It’s been a bad week for

Those Law Society members who back the Daily Mail’s drug stance, after the Law Society opted for a new chief executive in the form of drugs reformer Janey Par-askeva. According to the outraged newspaper, Paraskeva “believes that cannabis is taken by youngsters in the way the older generation might enjoy a gin and tonic”. It remains to be seen whether the 80,000 members of the Law Society will be outraged by the appointment. The situation has signs of turning into the latest Law Society scandal following the departure of Kamlesh Bahl, who resigned after she was accused of bullying.

The Crown Prosecution Service, which has admitted to a terrible miscalculation which allowed a man who had been convicted of murder last year, to walk free. Michael Weir had his conviction for murder overturned following a Court of Appeal ruling that a DNA sample used as evidence was inadmissible. But CPS lawyers hoping to appeal against the quashing lodged papers 24 hours after the appeal date deadline for a hearing at the House of Lords, despite having “overwhelming evidence” confirming the defendant’s guilt. The CPS has expressed “deep regret” over the mistake.

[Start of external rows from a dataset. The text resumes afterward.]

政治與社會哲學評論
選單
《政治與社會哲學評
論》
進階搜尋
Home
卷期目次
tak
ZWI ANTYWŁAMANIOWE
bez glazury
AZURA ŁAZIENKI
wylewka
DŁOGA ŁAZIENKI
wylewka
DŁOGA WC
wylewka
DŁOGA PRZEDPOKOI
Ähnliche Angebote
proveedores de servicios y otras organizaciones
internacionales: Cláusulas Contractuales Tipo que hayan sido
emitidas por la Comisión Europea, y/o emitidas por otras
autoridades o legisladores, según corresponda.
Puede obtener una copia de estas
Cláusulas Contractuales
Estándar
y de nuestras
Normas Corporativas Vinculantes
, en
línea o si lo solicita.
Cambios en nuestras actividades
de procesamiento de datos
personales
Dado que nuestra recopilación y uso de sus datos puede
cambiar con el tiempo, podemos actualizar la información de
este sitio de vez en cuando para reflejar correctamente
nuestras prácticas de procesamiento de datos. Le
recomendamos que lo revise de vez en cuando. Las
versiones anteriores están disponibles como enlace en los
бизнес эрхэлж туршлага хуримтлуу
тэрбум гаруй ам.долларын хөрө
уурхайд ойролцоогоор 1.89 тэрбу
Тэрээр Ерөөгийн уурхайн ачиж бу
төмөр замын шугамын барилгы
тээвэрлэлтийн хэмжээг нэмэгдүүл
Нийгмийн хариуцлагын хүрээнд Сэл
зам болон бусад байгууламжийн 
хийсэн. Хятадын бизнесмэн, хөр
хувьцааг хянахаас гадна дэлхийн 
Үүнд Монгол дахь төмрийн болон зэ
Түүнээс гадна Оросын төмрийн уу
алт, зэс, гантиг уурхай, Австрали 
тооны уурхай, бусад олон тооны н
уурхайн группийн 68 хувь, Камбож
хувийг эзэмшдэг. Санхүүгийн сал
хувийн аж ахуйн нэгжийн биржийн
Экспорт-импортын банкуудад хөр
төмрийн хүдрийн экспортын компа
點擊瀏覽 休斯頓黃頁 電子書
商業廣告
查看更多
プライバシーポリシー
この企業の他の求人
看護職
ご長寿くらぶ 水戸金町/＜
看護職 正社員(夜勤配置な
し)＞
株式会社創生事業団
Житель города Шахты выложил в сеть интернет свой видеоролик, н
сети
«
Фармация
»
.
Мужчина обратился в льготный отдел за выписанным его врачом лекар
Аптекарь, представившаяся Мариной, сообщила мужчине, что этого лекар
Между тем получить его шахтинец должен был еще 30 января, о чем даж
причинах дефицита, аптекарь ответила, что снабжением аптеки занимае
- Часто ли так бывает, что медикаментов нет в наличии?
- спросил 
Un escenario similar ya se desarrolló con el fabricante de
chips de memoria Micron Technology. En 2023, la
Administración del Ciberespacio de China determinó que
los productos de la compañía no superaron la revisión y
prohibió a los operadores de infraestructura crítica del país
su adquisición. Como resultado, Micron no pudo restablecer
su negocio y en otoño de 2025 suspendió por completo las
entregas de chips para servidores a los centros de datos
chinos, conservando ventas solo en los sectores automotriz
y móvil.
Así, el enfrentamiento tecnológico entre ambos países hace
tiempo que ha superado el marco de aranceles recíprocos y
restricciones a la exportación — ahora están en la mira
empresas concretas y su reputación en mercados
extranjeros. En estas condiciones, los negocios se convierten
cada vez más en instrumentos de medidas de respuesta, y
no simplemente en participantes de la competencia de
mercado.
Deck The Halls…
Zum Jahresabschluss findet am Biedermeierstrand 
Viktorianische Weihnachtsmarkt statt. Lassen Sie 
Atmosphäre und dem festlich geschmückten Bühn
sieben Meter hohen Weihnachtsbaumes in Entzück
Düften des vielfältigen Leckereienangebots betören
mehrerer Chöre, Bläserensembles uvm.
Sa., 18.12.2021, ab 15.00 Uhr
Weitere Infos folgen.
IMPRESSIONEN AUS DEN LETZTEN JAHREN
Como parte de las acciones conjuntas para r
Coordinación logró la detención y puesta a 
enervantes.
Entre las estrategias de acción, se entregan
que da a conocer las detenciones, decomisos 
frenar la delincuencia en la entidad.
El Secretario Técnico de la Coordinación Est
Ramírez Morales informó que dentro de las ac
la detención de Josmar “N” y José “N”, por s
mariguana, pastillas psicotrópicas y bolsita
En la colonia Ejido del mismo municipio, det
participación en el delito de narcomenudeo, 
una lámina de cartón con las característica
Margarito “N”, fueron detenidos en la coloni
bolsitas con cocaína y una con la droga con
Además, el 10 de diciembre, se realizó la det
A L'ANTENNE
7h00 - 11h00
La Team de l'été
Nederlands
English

Broody lifers. Gavin Mellor, who is serving a life sentence for the murder of a 71-year-old man, had his plea to be able to impregnate his wife through artificial insemination turned down. Justice Forbes ruled that Home Secretary Jack Straw’s decision to refuse the request was neither irrational nor unreasonable as he was entitled to consider the stability of the marriage before agreeing to facilitate the conception. As the couple had spent their entire courtship and romance in prison (Mellor’s wife Tracey was in the prison service) Forbes ruled that the relationship had not been tested in normal conditions. Mellor argued that he had the right to start a family under Article 8 of the European Convention on Human Rights, which guarantees respect for private and family life, and Article 12 which gives the right to found a family.

Fat cat barristers. The bar’s collective pat on the back for receiving bigger pay packets than hospital consultants, head teachers and even university professors will be short-lived. The Government is to use the Lord Chancellor’s Department report to justify reducing the rates of criminal defence barristers by 10 per cent. A typical QC from a criminal chambers will be left to survive on earnings of £172,190.70 after overheads and expenses.

Old boys’ networks. A Stratford tribunal heard City analyst Julie Bower – who earned £120,000 and a £175,000 bonus last year – cry when claiming that her ex-employer Schroder Securities had given bonuses of £240,000 and £425,000 to two male colleagues in comparable jobs. Citigroup-owned Schro-ders denies the accusations. Bowers is claiming sexual discrimination, the right to equal pay and constructive dismissal. The hearing continues.

Home owners thinking of taking legal action. Plans from the Lord Chancellor’s Department revealed this week propose that anyone with more than £3,000 equity in their home should not be entitled to free legal aid in future.